_Your goal_.
Update these lines by changing every "Galaxy S25 Edge" to "Galaxy S25 Ultra". Leave everything else as it is.

_Exercise materials_.
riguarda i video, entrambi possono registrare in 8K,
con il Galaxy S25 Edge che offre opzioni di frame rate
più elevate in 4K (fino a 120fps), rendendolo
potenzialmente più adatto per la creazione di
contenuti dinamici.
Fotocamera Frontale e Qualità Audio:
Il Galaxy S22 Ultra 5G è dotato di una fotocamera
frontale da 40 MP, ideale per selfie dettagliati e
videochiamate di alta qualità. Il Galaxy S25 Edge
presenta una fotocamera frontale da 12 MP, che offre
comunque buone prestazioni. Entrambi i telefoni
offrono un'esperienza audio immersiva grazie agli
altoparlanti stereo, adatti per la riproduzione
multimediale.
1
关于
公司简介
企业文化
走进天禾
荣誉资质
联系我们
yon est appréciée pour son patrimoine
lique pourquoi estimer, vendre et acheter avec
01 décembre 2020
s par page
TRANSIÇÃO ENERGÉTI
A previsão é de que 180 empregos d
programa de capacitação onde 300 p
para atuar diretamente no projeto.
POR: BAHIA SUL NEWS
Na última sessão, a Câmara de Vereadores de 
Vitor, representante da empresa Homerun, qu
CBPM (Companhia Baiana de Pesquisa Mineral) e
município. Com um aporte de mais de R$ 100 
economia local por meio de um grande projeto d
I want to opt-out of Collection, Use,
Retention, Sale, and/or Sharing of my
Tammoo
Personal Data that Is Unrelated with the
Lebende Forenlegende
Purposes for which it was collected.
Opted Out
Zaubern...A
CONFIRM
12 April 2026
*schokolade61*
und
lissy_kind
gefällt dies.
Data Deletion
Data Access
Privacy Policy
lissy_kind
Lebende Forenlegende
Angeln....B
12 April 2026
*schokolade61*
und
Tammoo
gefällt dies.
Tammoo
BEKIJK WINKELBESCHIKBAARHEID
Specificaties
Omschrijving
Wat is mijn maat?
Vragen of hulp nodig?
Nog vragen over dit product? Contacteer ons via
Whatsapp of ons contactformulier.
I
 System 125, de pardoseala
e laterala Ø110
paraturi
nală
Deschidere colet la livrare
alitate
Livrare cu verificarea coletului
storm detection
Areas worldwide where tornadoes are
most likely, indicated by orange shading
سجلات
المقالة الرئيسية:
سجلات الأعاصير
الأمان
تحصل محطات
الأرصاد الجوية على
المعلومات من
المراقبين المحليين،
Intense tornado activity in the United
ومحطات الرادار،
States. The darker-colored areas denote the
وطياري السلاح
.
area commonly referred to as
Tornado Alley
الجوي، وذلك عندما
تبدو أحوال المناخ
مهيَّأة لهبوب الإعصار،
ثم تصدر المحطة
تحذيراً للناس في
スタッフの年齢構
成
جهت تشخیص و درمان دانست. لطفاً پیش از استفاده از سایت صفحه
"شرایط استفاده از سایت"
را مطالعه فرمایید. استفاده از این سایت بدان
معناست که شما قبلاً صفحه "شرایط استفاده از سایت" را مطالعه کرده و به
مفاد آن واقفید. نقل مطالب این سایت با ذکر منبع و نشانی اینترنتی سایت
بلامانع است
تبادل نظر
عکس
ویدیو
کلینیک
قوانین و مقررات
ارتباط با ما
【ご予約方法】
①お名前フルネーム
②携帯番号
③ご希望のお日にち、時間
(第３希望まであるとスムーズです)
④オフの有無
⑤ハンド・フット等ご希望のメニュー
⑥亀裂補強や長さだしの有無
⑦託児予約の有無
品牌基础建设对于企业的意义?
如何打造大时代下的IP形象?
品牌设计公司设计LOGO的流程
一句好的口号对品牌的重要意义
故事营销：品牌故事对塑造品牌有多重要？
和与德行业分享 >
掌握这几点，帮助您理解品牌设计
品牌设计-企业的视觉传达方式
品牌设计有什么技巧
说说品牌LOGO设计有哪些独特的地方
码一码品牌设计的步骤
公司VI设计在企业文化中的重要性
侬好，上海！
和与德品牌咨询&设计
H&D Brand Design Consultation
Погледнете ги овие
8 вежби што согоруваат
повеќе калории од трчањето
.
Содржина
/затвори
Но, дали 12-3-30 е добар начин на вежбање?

_Response below_.
riguarda i video, entrambi possono registrare in 8K,
con il Galaxy S25 Ultra che offre opzioni di frame rate
più elevate in 4K (fino a 120fps), rendendolo
potenzialmente più adatto per la creazione di
contenuti dinamici.
Fotocamera Frontale e Qualità Audio:
Il Galaxy S22 Ultra 5G è dotato di una fotocamera
frontale da 40 MP, ideale per selfie dettagliati e
videochiamate di alta qualità. Il Galaxy S25 Ultra
presenta una fotocamera frontale da 12 MP, che offre
comunque buone prestazioni. Entrambi i telefoni
offrono un'esperienza audio immersiva grazie agli
altoparlanti stereo, adatti per la riproduzione
multimediale.
1
关于
公司简介
企业文化
走进天禾
荣誉资质
联系我们
yon est appréciée pour son patrimoine
lique pourquoi estimer, vendre et acheter avec
01 décembre 2020
s par page
TRANSIÇÃO ENERGÉTI
A previsão é de que 180 empregos d
programa de capacitação onde 300 p
para atuar diretamente no projeto.
POR: BAHIA SUL NEWS
Na última sessão, a Câmara de Vereadores de 
Vitor, representante da empresa Homerun, qu
CBPM (Companhia Baiana de Pesquisa Mineral) e
município. Com um aporte de mais de R$ 100 
economia local por meio de um grande projeto d
I want to opt-out of Collection, Use,
Retention, Sale, and/or Sharing of my
Tammoo
Personal Data that Is Unrelated with the
Lebende Forenlegende
Purposes for which it was collected.
Opted Out
Zaubern...A
CONFIRM
12 April 2026
*schokolade61*
und
lissy_kind
gefällt dies.
Data Deletion
Data Access
Privacy Policy
lissy_kind
Lebende Forenlegende
Angeln....B
12 April 2026
*schokolade61*
und
Tammoo
gefällt dies.
Tammoo
BEKIJK WINKELBESCHIKBAARHEID
Specificaties
Omschrijving
Wat is mijn maat?
Vragen of hulp nodig?
Nog vragen over dit product? Contacteer ons via
Whatsapp of ons contactformulier.
I
 System 125, de pardoseala
e laterala Ø110
paraturi
nală
Deschidere colet la livrare
alitate
Livrare cu verificarea coletului
storm detection
Areas worldwide where tornadoes are
most likely, indicated by orange shading
سجلات
المقالة الرئيسية:
سجلات الأعاصير
الأمان
تحصل محطات
الأرصاد الجوية على
المعلومات من
المراقبين المحليين،
Intense tornado activity in the United
ومحطات الرادار،
States. The darker-colored areas denote the
وطياري السلاح
.
area commonly referred to as
Tornado Alley
الجوي، وذلك عندما
تبدو أحوال المناخ
مهيَّأة لهبوب الإعصار،
ثم تصدر المحطة
تحذيراً للناس في
スタッフの年齢構
成
جهت تشخیص و درمان دانست. لطفاً پیش از استفاده از سایت صفحه
"شرایط استفاده از سایت"
را مطالعه فرمایید. استفاده از این سایت بدان
معناست که شما قبلاً صفحه "شرایط استفاده از سایت" را مطالعه کرده و به
مفاد آن واقفید. نقل مطالب این سایت با ذکر منبع و نشانی اینترنتی سایت
بلامانع است
تبادل نظر
عکس
ویدیو
کلینیک
قوانین و مقررات
ارتباط با ما
【ご予約方法】
①お名前フルネーム
②携帯番号
③ご希望のお日にち、時間
(第３希望まであるとスムーズです)
④オフの有無
⑤ハンド・フット等ご希望のメニュー
⑥亀裂補強や長さだしの有無
⑦託児予約の有無
品牌基础建设对于企业的意义?
如何打造大时代下的IP形象?
品牌设计公司设计LOGO的流程
一句好的口号对品牌的重要意义
故事营销：品牌故事对塑造品牌有多重要？
和与德行业分享 >
掌握这几点，帮助您理解品牌设计
品牌设计-企业的视觉传达方式
品牌设计有什么技巧
说说品牌LOGO设计有哪些独特的地方
码一码品牌设计的步骤
公司VI设计在企业文化中的重要性
侬好，上海！
和与德品牌咨询&设计
H&D Brand Design Consultation
Погледнете ги овие
8 вежби што согоруваат
повеќе калории од трчањето
.
Содржина
/затвори
Но, дали 12-3-30 е добар начин на вежбање?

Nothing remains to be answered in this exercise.